とくに野田前首相は、党内意見も国民の声も無視して、消費税増税に向けて驀進(ばくしん)し、党内意見を二分したまま強引に昨年の6月に決めてしまった。TPPについても、2011年11月11日に佐藤ゆかり議員にTPPについて質問されたとき、ISD条項を知らなかったことを露呈し、その状態でAPECでTPPの交渉参加表明をするべく出かけるという異常な拙速性を見せていた。
また前原誠司議員は3月11日の国会議論で、民主党が最後まで交渉参加を表明できなかった理由を、米国の要求、事前協議の中身があまりにも不公平だったからと暴露した。米国はトラック、乗用車については関税をすぐにはゼロにしない猶予期間を設けるべき、日本の安全基準については米韓FTAと同じように枠を設けるべき、保険についても、色々と言い出した。こういう中身について不公平な事前協議については、一方的な武装解除であるから妥協できなかったと言っている。この件については当時国民には知らせていなかった。
前原氏のこの話と、3月16日に自民党の石破茂幹事長が、テレビ東京系のテレビ番組で言ったことは強くリンクしている。石破氏は、自民党が重要品目の関税を維持することを最優先に交渉にあたる決議をまとめたことについて、「絶対に(関税を)下げないことを前提にしては、多国間交渉は成り立たない。
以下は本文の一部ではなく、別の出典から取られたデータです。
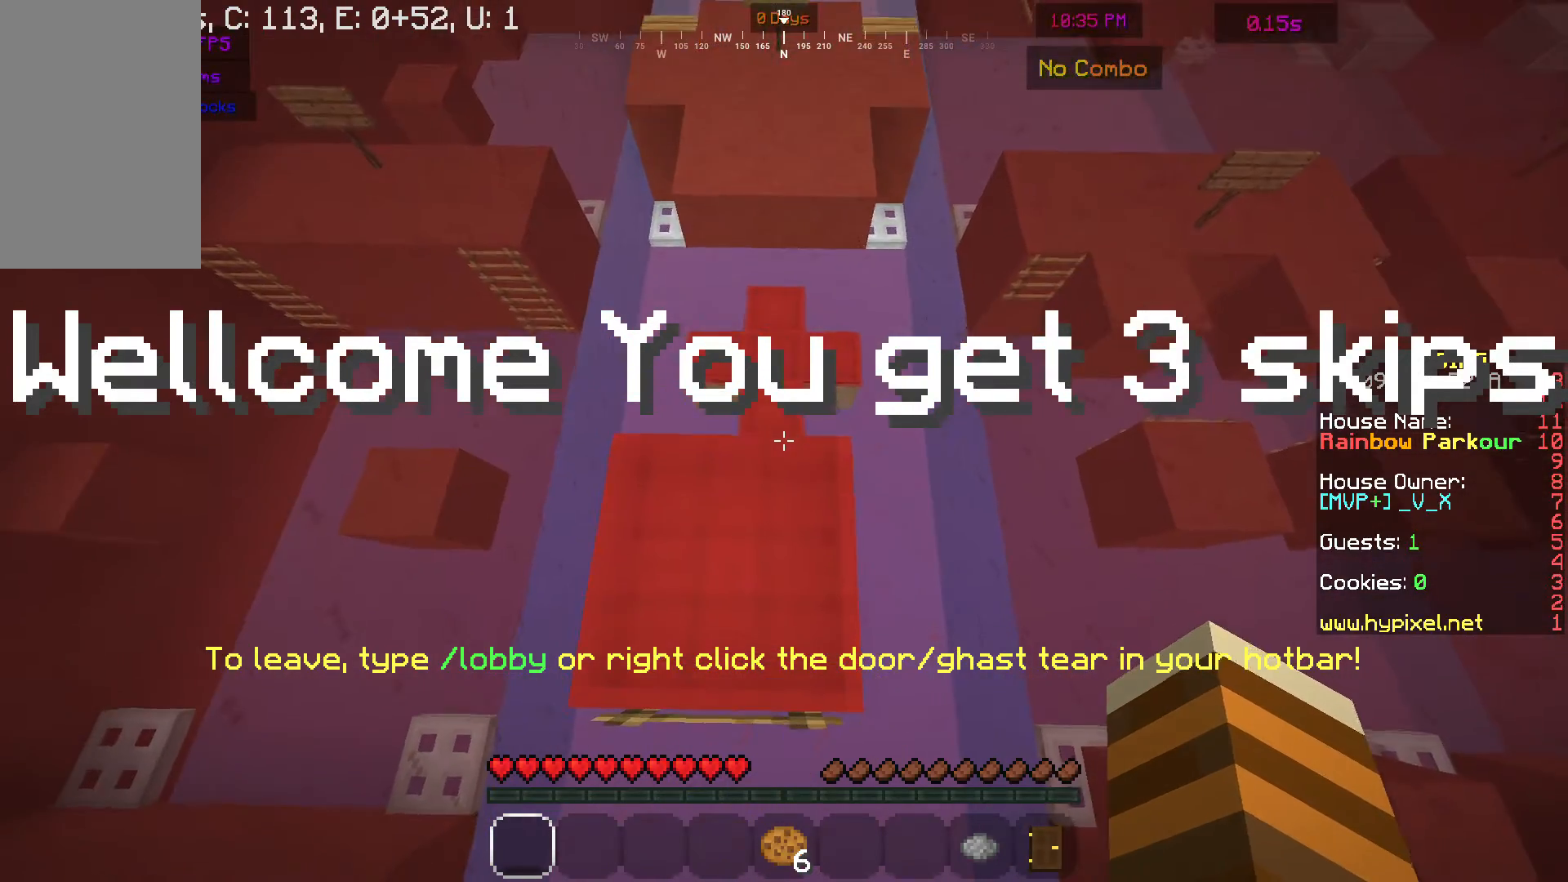
{"keys": [], "mouse": [], "events": [[67, "w", "down"], [367, "w", "up"]]}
いかにして国内の農業を守ることができるかが主眼であり、『1%も関税を下げない』ということではない」と述べている。
石破氏の語る「『1%も関税を下げない』ということではない」とは、前原氏が民主党政権時代につかんでいた、米国の事前協議の中身として、「トラック、乗用車については関税をすぐにはゼロにしない猶予期間を設けるべき」ということと、分野こそ違うが、同じことなのである。つまり、安部首相が日米首脳会談で、まるで勝ち取ったかのように振る舞っている「聖域なき関税撤廃が前提ではなくなった」という話も裏付けがまったくないどころか、米国の意志は「例外なき関税撤廃」を崩していないことになる。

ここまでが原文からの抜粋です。